* **Given request**: Reproduce the entries below, swapping every "bbminor" for "gminor" and leaving everything else unchanged.

* **Data provided**:
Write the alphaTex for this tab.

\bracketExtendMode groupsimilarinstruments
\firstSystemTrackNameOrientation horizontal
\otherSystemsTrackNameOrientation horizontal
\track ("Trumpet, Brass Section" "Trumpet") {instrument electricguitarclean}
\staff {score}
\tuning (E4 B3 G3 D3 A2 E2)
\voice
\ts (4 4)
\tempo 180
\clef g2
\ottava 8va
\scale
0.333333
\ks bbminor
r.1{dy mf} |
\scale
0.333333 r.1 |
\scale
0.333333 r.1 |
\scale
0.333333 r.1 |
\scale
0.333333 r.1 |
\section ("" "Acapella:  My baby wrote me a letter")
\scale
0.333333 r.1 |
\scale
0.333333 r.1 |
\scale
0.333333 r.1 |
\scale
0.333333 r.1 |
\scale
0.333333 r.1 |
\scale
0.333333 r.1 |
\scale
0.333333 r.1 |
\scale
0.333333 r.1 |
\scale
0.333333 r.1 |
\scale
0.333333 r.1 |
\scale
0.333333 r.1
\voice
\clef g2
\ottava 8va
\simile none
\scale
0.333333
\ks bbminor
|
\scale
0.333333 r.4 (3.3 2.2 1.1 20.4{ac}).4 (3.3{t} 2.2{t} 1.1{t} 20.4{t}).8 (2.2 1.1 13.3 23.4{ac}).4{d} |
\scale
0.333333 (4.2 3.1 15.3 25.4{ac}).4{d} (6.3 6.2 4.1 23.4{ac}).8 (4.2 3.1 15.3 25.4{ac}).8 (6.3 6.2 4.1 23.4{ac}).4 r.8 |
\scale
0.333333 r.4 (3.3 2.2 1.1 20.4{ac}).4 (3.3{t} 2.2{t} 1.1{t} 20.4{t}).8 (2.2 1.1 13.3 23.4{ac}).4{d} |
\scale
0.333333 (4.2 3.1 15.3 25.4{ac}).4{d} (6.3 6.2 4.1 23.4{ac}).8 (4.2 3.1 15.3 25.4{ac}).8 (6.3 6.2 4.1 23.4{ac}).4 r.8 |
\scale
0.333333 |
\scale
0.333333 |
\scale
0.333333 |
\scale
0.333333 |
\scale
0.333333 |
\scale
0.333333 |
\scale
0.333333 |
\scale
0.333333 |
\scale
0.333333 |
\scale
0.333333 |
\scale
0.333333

* **The result**:
Write the alphaTex for this tab.

\bracketExtendMode groupsimilarinstruments
\firstSystemTrackNameOrientation horizontal
\otherSystemsTrackNameOrientation horizontal
\track ("Trumpet, Brass Section" "Trumpet") {instrument electricguitarclean}
\staff {score}
\tuning (E4 B3 G3 D3 A2 E2)
\voice
\ts (4 4)
\tempo 180
\clef g2
\ottava 8va
\scale
0.333333
\ks gminor
r.1{dy mf} |
\scale
0.333333 r.1 |
\scale
0.333333 r.1 |
\scale
0.333333 r.1 |
\scale
0.333333 r.1 |
\section ("" "Acapella:  My baby wrote me a letter")
\scale
0.333333 r.1 |
\scale
0.333333 r.1 |
\scale
0.333333 r.1 |
\scale
0.333333 r.1 |
\scale
0.333333 r.1 |
\scale
0.333333 r.1 |
\scale
0.333333 r.1 |
\scale
0.333333 r.1 |
\scale
0.333333 r.1 |
\scale
0.333333 r.1 |
\scale
0.333333 r.1
\voice
\clef g2
\ottava 8va
\simile none
\scale
0.333333
\ks gminor
|
\scale
0.333333 r.4 (3.3 2.2 1.1 20.4{ac}).4 (3.3{t} 2.2{t} 1.1{t} 20.4{t}).8 (2.2 1.1 13.3 23.4{ac}).4{d} |
\scale
0.333333 (4.2 3.1 15.3 25.4{ac}).4{d} (6.3 6.2 4.1 23.4{ac}).8 (4.2 3.1 15.3 25.4{ac}).8 (6.3 6.2 4.1 23.4{ac}).4 r.8 |
\scale
0.333333 r.4 (3.3 2.2 1.1 20.4{ac}).4 (3.3{t} 2.2{t} 1.1{t} 20.4{t}).8 (2.2 1.1 13.3 23.4{ac}).4{d} |
\scale
0.333333 (4.2 3.1 15.3 25.4{ac}).4{d} (6.3 6.2 4.1 23.4{ac}).8 (4.2 3.1 15.3 25.4{ac}).8 (6.3 6.2 4.1 23.4{ac}).4 r.8 |
\scale
0.333333 |
\scale
0.333333 |
\scale
0.333333 |
\scale
0.333333 |
\scale
0.333333 |
\scale
0.333333 |
\scale
0.333333 |
\scale
0.333333 |
\scale
0.333333 |
\scale
0.333333 |
\scale
0.333333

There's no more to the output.